2. We'll use the TIMIT corpus, which contains a total of 6300 sentences, 10 sentences spoken by each of 630 speakers from 8 major dialect regions of the United States. There is a copy of the corpus on harris: /corpora/timit.
3. Extract the F0s of the 6300 sentences, and write the data (time-F0 pairs) of each sentence into a text file (using Praat). Then extract the following variables for each sentence: the initial F0 of the sentence, the end F0 of the sentence, the slope of the regression line over the F0 curve of the sentence, the intercept of the regression line, the length (duration) of the sentence, and the total number of words in the sentence; write the extracted variables from all the sentences into one file for further analysis (using Python).

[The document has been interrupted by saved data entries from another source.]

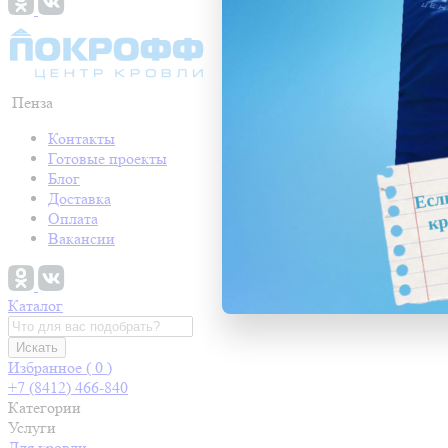
Пенза
Контакты
Готовые проекты
Блог
Доставка
Оплата
Вакансии
Каталог
Искать
Избранное (
0
)
+7 (8412) 466-840
Категории
Услуги
Для кровли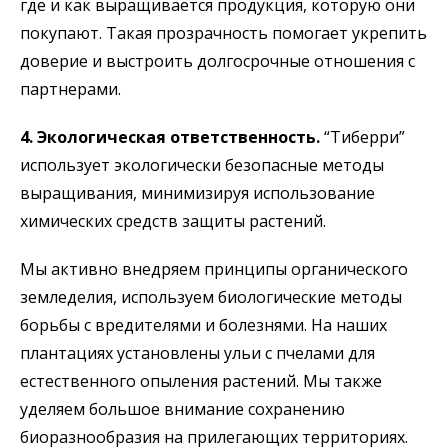
где и как выращивается продукция, которую они
покупают. Такая прозрачность помогает укрепить
доверие и выстроить долгосрочные отношения с
партнерами.
4. Экологическая ответственность.
“Тиберри”
использует экологически безопасные методы
выращивания, минимизируя использование
химических средств защиты растений.
Мы активно внедряем принципы органического
земледелия, используем биологические методы
борьбы с вредителями и болезнями. На наших
плантациях установлены ульи с пчелами для
естественного опыления растений. Мы также
уделяем большое внимание сохранению
биоразнообразия на прилегающих территориях.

4. Since speakers have very different pitch ranges, we need to normalize the F0 data for each speaker before extracting
the variables. Below is the (suggested) procedure for normalization and extracting variables:
For each of the 630 speakers:
5. Do regression and correlation tests to find whether initial F0, end F0, the difference between initial and end F0s, slope, or intercept is correlated with sentence length or the total number of words in the sentence. If interested, you can further look at if there are any differences between male and female, or among different dialect regions (using the speaker information file included in the corpus).
6. Your lab report should (at least) include exploratory data analysis on each of
the variables (histograms, box-plots, five-number summaries, etc.); regression and correlation results (coefficients, p values, scattlerplots
with regression line etc.); and a brief discussion on your results.